* Explore the material
a – Do these statements agree with the AIM forum thread? (i) The first poster can log in with the screen name on other computers in the house. (ii) YeeFam thinks the firewall might be blocking some of the ports. (iii) The first poster already has iChat AV installed. Answer yes or no for each, and quote the text's deciding words.
b – In the AIM forum thread, how would the passage read, starting with "I am able to" and going on through "of the ports.", if every "firewall" were changed to "router"?

* Page extract
■ ■ ■ ■

# AIM offline, Internet online, screen name is valid



## appleswitch (Apr 10, 2005)

AIM offline, Internet online, screen name is valid

I am able to get online just fine but, when it comes to using AIM, MSN or any other chat software, I get refused by the host or I'm told that I'm not onine. The screenname works and I can log in on other computrers In the house


----------



## YeeFam (Nov 19, 2004)

I don't use chat - but first thing comes to mide is the firewall- maybe it is blocking some of the ports.

Did you try turning off the firewall and do a guick test?

If it works, I guess we have to figure out the ports you need to open up (thus why when we "secure" computer systems- chat is one of the things wee do not allow)

So - how is Tiger looking?

And Welcome to TSF.


----------



## shuuhen (Sep 4, 2004)

What programs have you tried? Could you post the exact messages you are getting? As YeeFam said, it could be an issue with the configuration of a firewall.


----------



## appleswitch (Apr 10, 2005)

OK, I only have this problem on a computer I never use but Ill pass yalls Info to the guy with the same problem on Appleswitch. Tigers awsome, years ahead of windows but I dont have iChat AV on mine yet, I can't wait till It comes out and Im gone 4way video a bunch of people, Its gona be awsome. Get it in 16 days or wait a year and see windows try to rip it off. :laugh: (poor poor windows people, stuck in the past :grin: )


----------

■ ■ ■ ■

* Dataset excerpts
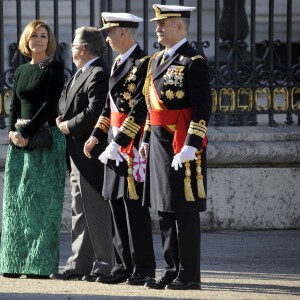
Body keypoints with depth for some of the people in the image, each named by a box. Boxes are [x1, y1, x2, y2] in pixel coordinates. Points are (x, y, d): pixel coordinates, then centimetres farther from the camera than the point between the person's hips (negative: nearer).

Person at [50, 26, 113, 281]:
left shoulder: (98, 75, -16)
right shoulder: (82, 74, 17)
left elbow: (93, 113, -25)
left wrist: (68, 126, -14)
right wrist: (66, 121, 3)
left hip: (91, 154, -11)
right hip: (79, 155, 11)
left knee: (96, 211, -6)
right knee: (80, 212, 13)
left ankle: (104, 265, -1)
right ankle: (80, 264, 18)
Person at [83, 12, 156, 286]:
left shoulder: (142, 63, -13)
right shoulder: (119, 63, 16)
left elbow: (140, 109, -18)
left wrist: (119, 142, -19)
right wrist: (96, 136, 14)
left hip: (133, 144, -9)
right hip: (116, 145, 9)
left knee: (135, 206, -5)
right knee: (117, 204, 9)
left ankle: (143, 269, 0)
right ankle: (124, 266, 14)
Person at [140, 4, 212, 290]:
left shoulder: (193, 63, -11)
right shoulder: (157, 60, 15)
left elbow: (202, 109, -16)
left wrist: (189, 148, -21)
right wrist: (146, 139, 18)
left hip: (182, 147, -9)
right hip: (159, 145, 9)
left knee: (185, 212, -4)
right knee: (164, 211, 11)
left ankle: (189, 275, 1)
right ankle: (172, 271, 17)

■ ■ ■ ■

* Exercise solutions
a –
(i) Yes: "The screenname works and I can log in on other computrers In the house"
(ii) Yes: "maybe it is blocking some of the ports."
(iii) No: "I dont have iChat AV on mine yet"

b –
I am able to get online just fine but, when it comes to using AIM, MSN or any other chat software, I get refused by the host or I'm told that I'm not onine. The screenname works and I can log in on other computrers In the house


----------



## YeeFam (Nov 19, 2004)

I don't use chat - but first thing comes to mide is the router- maybe it is blocking some of the ports.